Прежде чем войти в горницу, Федор и Михаил вытерли ноги.
Мы с братиком прошмыгнули в дверь следом за ними. В горнице они сели на лавку у печи. Мы ждали, о чем у них пойдет речь.
Федор был человеком немногословным. Всегда говорил только самое необходимое. Но его повадки, сноровка в работе, расположение к людям были красноречивее слов. Нас, детей, он очень любил. Мы это чувствовали и всякий раз, когда он приходил к нам, радостно обступали его. Особенно притягивали нас мягкие, светлые глаза.
У Данё Павкова Федор посадил Юрко на колени и стал подкидывать его, языком подражая цокоту копыт. Мальчик визжал от восторга, даже задыхался.
Мы заметили, что Михаил снова, после долгого перерыва, улыбается. Своей большой костистой рукой он взял Юркин кулачок и прижал к губам. Я смотрела, как нежно целовал он эту детскую ручку. Когда он обернулся к свету, глаза его как-то странно увлажнились. Мне казалось, что он вот-вот заплачет. Но он не плакал, только долго глядел куда-то в сторону.
Данё, Федор и дедушка, так же как и я, не сводили с него глаз, но никто ни о чем не спросил его. Эти трое взрослых людей, должно быть, хорошо понимали его.
Меня это очень растревожило. Я выбралась из комнаты и пошла к маме рассказать, что Михаил поцеловал руку братика.
Мама готовила ужин, помешивала что-то на плите и, не отрываясь от работы, сказала:
— Должно быть, у него дома остались дети. Тяжело ему стало. Думаешь, отец не вспоминает вас всякий раз, когда видит какого-нибудь ребенка?
Она глубоко вздохнула, как бы входя в положение Михаила и всех отцов на земле.
Но я не успокаиваюсь — мне хочется узнать больше.
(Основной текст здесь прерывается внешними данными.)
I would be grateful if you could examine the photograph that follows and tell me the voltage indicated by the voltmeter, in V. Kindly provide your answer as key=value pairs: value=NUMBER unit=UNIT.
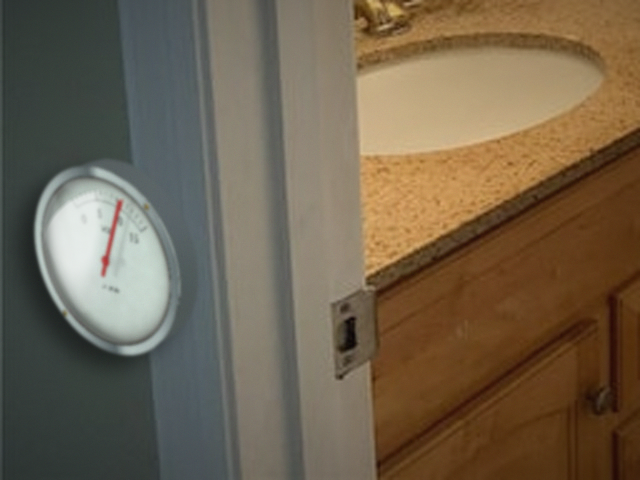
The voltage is value=10 unit=V
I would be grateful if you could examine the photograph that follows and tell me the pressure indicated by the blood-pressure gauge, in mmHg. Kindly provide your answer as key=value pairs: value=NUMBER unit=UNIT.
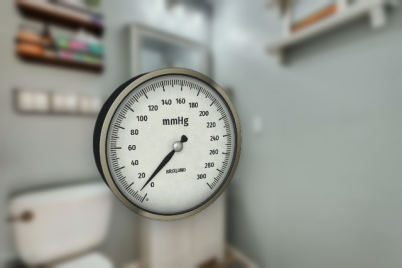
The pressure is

— Мам… — Минуту спустя я начинаю снова: — Мам, вы думаете это правда, что Михаил… — я чувствую, как слова застревают у меня в горле, — убил того русского в белых перчатках?
Сначала она молчала, как бы раздумывая. Сняла горшок с конфорки и поставила на край плиты. Потом подтянула другой к огню и подложила еще несколько полешек.
— Мама, — не отстаю я, — мог он его…
Я не хочу этому верить, оттого и спрашиваю так настойчиво.
Но мама, к моему великому удивлению, кивает утвердительно:
— Мог.
И мне тотчас снова видится Михаил в горнице дяди Данё, как он подносит ручку брата к губам, сперва только дышит на нее, а потом целует.
Мама не чувствует, что происходит во мне, и продолжает:
— Конечно, мог. Тебе этого не понять, ты еще очень маленькая.
Но я не была уж такой маленькой. В войну и мне прибавилось лет. Шел девятый. Мне было почти столько, сколько моей старшей сестре Бетке, когда отец уезжал на лошадях Порубяка с черным чемоданчиком в город, откуда поезд увез его на фронт. Я уже не так часто играла возле ручья на задворках. Только все еще удивлялась тому, что камни и вправду похожи на людей, а люди — на камни, которые я окрестила их именами. Люди старели, седели, гуще становились морщины на лицах. И у нашей мамы прибавилось седины на висках, серебрившейся на свету. Старшей сестре Бетке было почти тринадцать, и она делалась такой же красивой, как мама. Средней сестре Людке шел одиннадцатый год, и ее характер доставлял тогда всем немало хлопот. Брат тоже уже ходил в школу. Учился писать и читать. Время и заботы изменили нас всех.